• Exercise goal
Please give back each line below unchanged; none of the pictures should appear.

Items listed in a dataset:
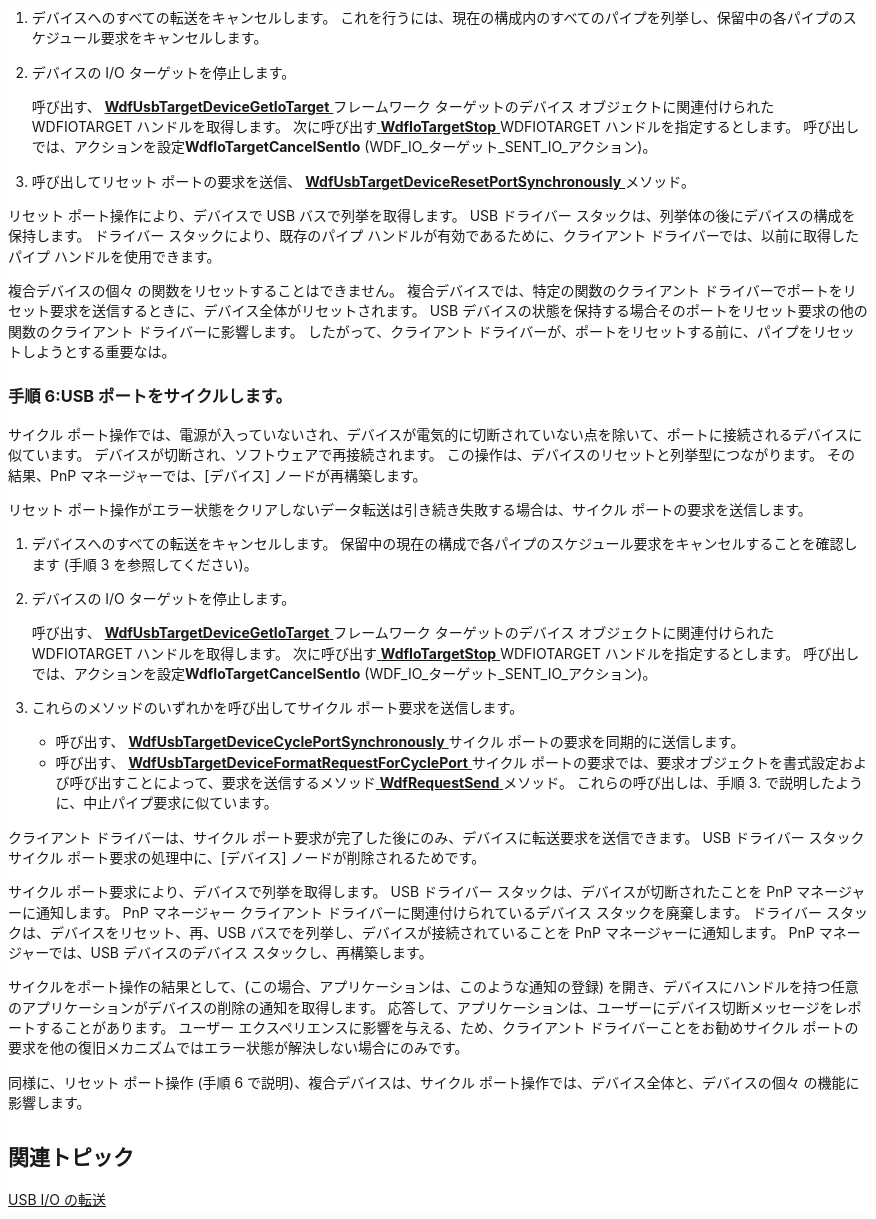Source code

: 1.  デバイスへのすべての転送をキャンセルします。 これを行うには、現在の構成内のすべてのパイプを列挙し、保留中の各パイプのスケジュール要求をキャンセルします。
2.  デバイスの I/O ターゲットを停止します。

    呼び出す、 [ **WdfUsbTargetDeviceGetIoTarget** ](https://msdn.microsoft.com/library/windows/hardware/ff550093)フレームワーク ターゲットのデバイス オブジェクトに関連付けられた WDFIOTARGET ハンドルを取得します。 次に呼び出す[ **WdfIoTargetStop** ](https://msdn.microsoft.com/library/windows/hardware/ff548680) WDFIOTARGET ハンドルを指定するとします。 呼び出しでは、アクションを設定**WdfIoTargetCancelSentIo** (WDF\_IO\_ターゲット\_SENT\_IO\_アクション)。

3.  呼び出してリセット ポートの要求を送信、 [ **WdfUsbTargetDeviceResetPortSynchronously** ](https://msdn.microsoft.com/library/windows/hardware/ff550097)メソッド。

リセット ポート操作により、デバイスで USB バスで列挙を取得します。 USB ドライバー スタックは、列挙体の後にデバイスの構成を保持します。 ドライバー スタックにより、既存のパイプ ハンドルが有効であるために、クライアント ドライバーでは、以前に取得したパイプ ハンドルを使用できます。

複合デバイスの個々 の関数をリセットすることはできません。 複合デバイスでは、特定の関数のクライアント ドライバーでポートをリセット要求を送信するときに、デバイス全体がリセットされます。 USB デバイスの状態を保持する場合そのポートをリセット要求の他の関数のクライアント ドライバーに影響します。 したがって、クライアント ドライバーが、ポートをリセットする前に、パイプをリセットしようとする重要なは。

### <a href="" id="cycle-the-usb-port"></a>手順 6:USB ポートをサイクルします。

サイクル ポート操作では、電源が入っていないされ、デバイスが電気的に切断されていない点を除いて、ポートに接続されるデバイスに似ています。 デバイスが切断され、ソフトウェアで再接続されます。 この操作は、デバイスのリセットと列挙型につながります。 その結果、PnP マネージャーでは、[デバイス] ノードが再構築します。

リセット ポート操作がエラー状態をクリアしないデータ転送は引き続き失敗する場合は、サイクル ポートの要求を送信します。

1.  デバイスへのすべての転送をキャンセルします。 保留中の現在の構成で各パイプのスケジュール要求をキャンセルすることを確認します (手順 3 を参照してください)。
2.  デバイスの I/O ターゲットを停止します。

    呼び出す、 [ **WdfUsbTargetDeviceGetIoTarget** ](https://msdn.microsoft.com/library/windows/hardware/ff550093)フレームワーク ターゲットのデバイス オブジェクトに関連付けられた WDFIOTARGET ハンドルを取得します。 次に呼び出す[ **WdfIoTargetStop** ](https://msdn.microsoft.com/library/windows/hardware/ff548680) WDFIOTARGET ハンドルを指定するとします。 呼び出しでは、アクションを設定**WdfIoTargetCancelSentIo** (WDF\_IO\_ターゲット\_SENT\_IO\_アクション)。

3.  これらのメソッドのいずれかを呼び出してサイクル ポート要求を送信します。
    -   呼び出す、 [ **WdfUsbTargetDeviceCyclePortSynchronously** ](https://msdn.microsoft.com/library/windows/hardware/ff550080)サイクル ポートの要求を同期的に送信します。
    -   呼び出す、 [ **WdfUsbTargetDeviceFormatRequestForCyclePort** ](https://msdn.microsoft.com/library/windows/hardware/ff550084)サイクル ポートの要求では、要求オブジェクトを書式設定および呼び出すことによって、要求を送信するメソッド[ **WdfRequestSend** ](https://msdn.microsoft.com/library/windows/hardware/ff550027)メソッド。 これらの呼び出しは、手順 3. で説明したように、中止パイプ要求に似ています。

クライアント ドライバーは、サイクル ポート要求が完了した後にのみ、デバイスに転送要求を送信できます。 USB ドライバー スタック サイクル ポート要求の処理中に、[デバイス] ノードが削除されるためです。

サイクル ポート要求により、デバイスで列挙を取得します。 USB ドライバー スタックは、デバイスが切断されたことを PnP マネージャーに通知します。 PnP マネージャー クライアント ドライバーに関連付けられているデバイス スタックを廃棄します。 ドライバー スタックは、デバイスをリセット、再、USB バスでを列挙し、デバイスが接続されていることを PnP マネージャーに通知します。 PnP マネージャーでは、USB デバイスのデバイス スタックし、再構築します。

サイクルをポート操作の結果として、(この場合、アプリケーションは、このような通知の登録) を開き、デバイスにハンドルを持つ任意のアプリケーションがデバイスの削除の通知を取得します。 応答して、アプリケーションは、ユーザーにデバイス切断メッセージをレポートすることがあります。 ユーザー エクスペリエンスに影響を与える、ため、クライアント ドライバーことをお勧めサイクル ポートの要求を他の復旧メカニズムではエラー状態が解決しない場合にのみです。

同様に、リセット ポート操作 (手順 6 で説明)、複合デバイスは、サイクル ポート操作では、デバイス全体と、デバイスの個々 の機能に影響します。

## <a name="related-topics"></a>関連トピック
[USB I/O の転送](usb-device-i-o.md)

• Answer
Source code

: 1.  デバイスへのすべての転送をキャンセルします。 これを行うには、現在の構成内のすべてのパイプを列挙し、保留中の各パイプのスケジュール要求をキャンセルします。
2.  デバイスの I/O ターゲットを停止します。

    呼び出す、 [ **WdfUsbTargetDeviceGetIoTarget** ](https://msdn.microsoft.com/library/windows/hardware/ff550093)フレームワーク ターゲットのデバイス オブジェクトに関連付けられた WDFIOTARGET ハンドルを取得します。 次に呼び出す[ **WdfIoTargetStop** ](https://msdn.microsoft.com/library/windows/hardware/ff548680) WDFIOTARGET ハンドルを指定するとします。 呼び出しでは、アクションを設定**WdfIoTargetCancelSentIo** (WDF\_IO\_ターゲット\_SENT\_IO\_アクション)。

3.  呼び出してリセット ポートの要求を送信、 [ **WdfUsbTargetDeviceResetPortSynchronously** ](https://msdn.microsoft.com/library/windows/hardware/ff550097)メソッド。

リセット ポート操作により、デバイスで USB バスで列挙を取得します。 USB ドライバー スタックは、列挙体の後にデバイスの構成を保持します。 ドライバー スタックにより、既存のパイプ ハンドルが有効であるために、クライアント ドライバーでは、以前に取得したパイプ ハンドルを使用できます。

複合デバイスの個々 の関数をリセットすることはできません。 複合デバイスでは、特定の関数のクライアント ドライバーでポートをリセット要求を送信するときに、デバイス全体がリセットされます。 USB デバイスの状態を保持する場合そのポートをリセット要求の他の関数のクライアント ドライバーに影響します。 したがって、クライアント ドライバーが、ポートをリセットする前に、パイプをリセットしようとする重要なは。

### <a href="" id="cycle-the-usb-port"></a>手順 6:USB ポートをサイクルします。

サイクル ポート操作では、電源が入っていないされ、デバイスが電気的に切断されていない点を除いて、ポートに接続されるデバイスに似ています。 デバイスが切断され、ソフトウェアで再接続されます。 この操作は、デバイスのリセットと列挙型につながります。 その結果、PnP マネージャーでは、[デバイス] ノードが再構築します。

リセット ポート操作がエラー状態をクリアしないデータ転送は引き続き失敗する場合は、サイクル ポートの要求を送信します。

1.  デバイスへのすべての転送をキャンセルします。 保留中の現在の構成で各パイプのスケジュール要求をキャンセルすることを確認します (手順 3 を参照してください)。
2.  デバイスの I/O ターゲットを停止します。

    呼び出す、 [ **WdfUsbTargetDeviceGetIoTarget** ](https://msdn.microsoft.com/library/windows/hardware/ff550093)フレームワーク ターゲットのデバイス オブジェクトに関連付けられた WDFIOTARGET ハンドルを取得します。 次に呼び出す[ **WdfIoTargetStop** ](https://msdn.microsoft.com/library/windows/hardware/ff548680) WDFIOTARGET ハンドルを指定するとします。 呼び出しでは、アクションを設定**WdfIoTargetCancelSentIo** (WDF\_IO\_ターゲット\_SENT\_IO\_アクション)。

3.  これらのメソッドのいずれかを呼び出してサイクル ポート要求を送信します。
    -   呼び出す、 [ **WdfUsbTargetDeviceCyclePortSynchronously** ](https://msdn.microsoft.com/library/windows/hardware/ff550080)サイクル ポートの要求を同期的に送信します。
    -   呼び出す、 [ **WdfUsbTargetDeviceFormatRequestForCyclePort** ](https://msdn.microsoft.com/library/windows/hardware/ff550084)サイクル ポートの要求では、要求オブジェクトを書式設定および呼び出すことによって、要求を送信するメソッド[ **WdfRequestSend** ](https://msdn.microsoft.com/library/windows/hardware/ff550027)メソッド。 これらの呼び出しは、手順 3. で説明したように、中止パイプ要求に似ています。

クライアント ドライバーは、サイクル ポート要求が完了した後にのみ、デバイスに転送要求を送信できます。 USB ドライバー スタック サイクル ポート要求の処理中に、[デバイス] ノードが削除されるためです。

サイクル ポート要求により、デバイスで列挙を取得します。 USB ドライバー スタックは、デバイスが切断されたことを PnP マネージャーに通知します。 PnP マネージャー クライアント ドライバーに関連付けられているデバイス スタックを廃棄します。 ドライバー スタックは、デバイスをリセット、再、USB バスでを列挙し、デバイスが接続されていることを PnP マネージャーに通知します。 PnP マネージャーでは、USB デバイスのデバイス スタックし、再構築します。

サイクルをポート操作の結果として、(この場合、アプリケーションは、このような通知の登録) を開き、デバイスにハンドルを持つ任意のアプリケーションがデバイスの削除の通知を取得します。 応答して、アプリケーションは、ユーザーにデバイス切断メッセージをレポートすることがあります。 ユーザー エクスペリエンスに影響を与える、ため、クライアント ドライバーことをお勧めサイクル ポートの要求を他の復旧メカニズムではエラー状態が解決しない場合にのみです。

同様に、リセット ポート操作 (手順 6 で説明)、複合デバイスは、サイクル ポート操作では、デバイス全体と、デバイスの個々 の機能に影響します。

## <a name="related-topics"></a>関連トピック
[USB I/O の転送](usb-device-i-o.md)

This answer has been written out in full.